Photophysiology in two major Southern Ocean phytoplankton taxa: Photoprotection in Phaeocystis antarctica and Fragilariopsis cylindrus

Kropuenske, Lindsey R., Matthew M. Mills, Gert L. van Dijken, Shaun Bailey, Dale H. Robinson, Nicholas A. Welschmeyer, Kevin R. Arrigo

Limnol. Oceanogr., 54(4), 2009, 1176-1196 | DOI: 10.4319/lo.2009.54.4.1176

ABSTRACT: Phytoplankton communities in the Ross Sea, Antarctica, are characterized by the haptophyte Phaeocystis antarctica Karsten, which dominates deep mixed layers, and diatoms, including Fragilariopsis cylindrus Grunow, that thrive in shallower mixed layers. To investigate whether differences in photoprotective strategies explain these distributions, photosynthetic parameters, pigments, and fluorescence properties were measured in cultures grown under several irradiance regimes and during acclimation to increased irradiance.

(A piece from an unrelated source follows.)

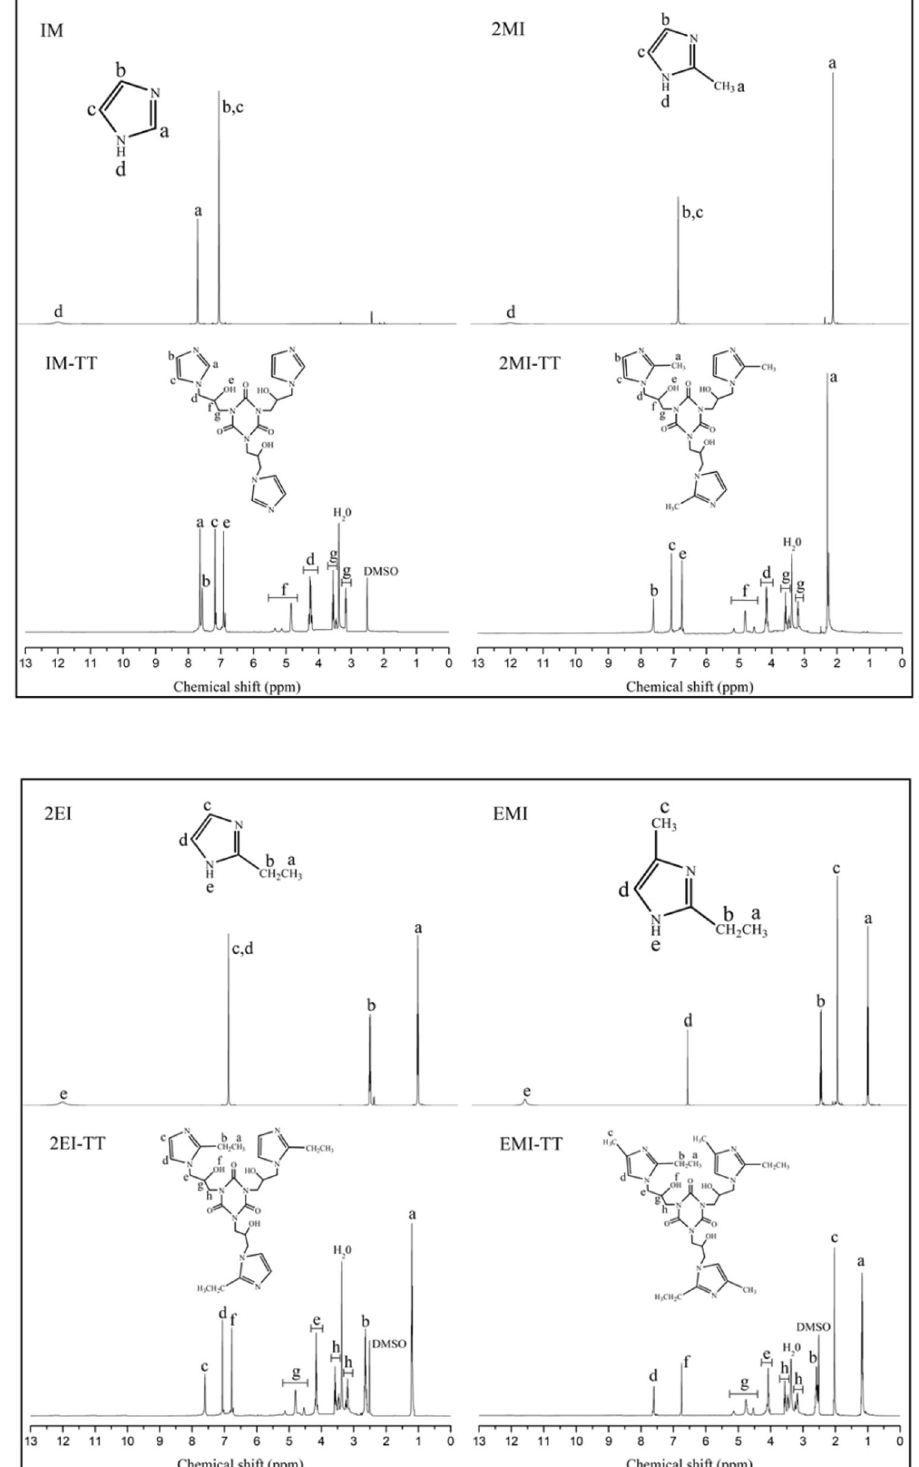
Fig. 2 1 H NMR spectra of IM,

In P. antarctica, cellular concentrations of all pigments declined with increasing growth irradiance under continuous light, but xanthophyll cycle pigment concentrations increased with increasing irradiance under dynamic conditions without changes in chlorophyll. In contrast, F. cylindrus exhibited declines in chlorophyll cell-1 with increasing irradiance under both continuous and dynamic conditions, but xanthophyll cycle cell21 pigments increased under continuous irradiance and declined under dynamic irradiance. P. antarctica did not exhibit non-photochemical quenching (NPQ) unless exposed to irradiance in excess of the mean growth irradiance. F. cylindrus exhibited NPQ in response to lower irradiances but displayed less photoinhibitory quenching than P. antarctica after exposure to very high irradiance. Inhibitor experiments suggest that both taxa rely upon xanthophyll cycle photoprotection to maintain photosynthetic performance but only P. antarctica relies heavily upon protein synthesis, presumably for D1 protein repair. F. cylindrus can thrive in shallow mixed layers because its high capacity for heat dissipation minimizes photoinhibition. P. antarctica utilizes xanthophyll cycle photoprotection to a lesser degree, but is able to dominate deeper mixed layers by effectively repairing the photodamage incurred when it is mixed to the surface.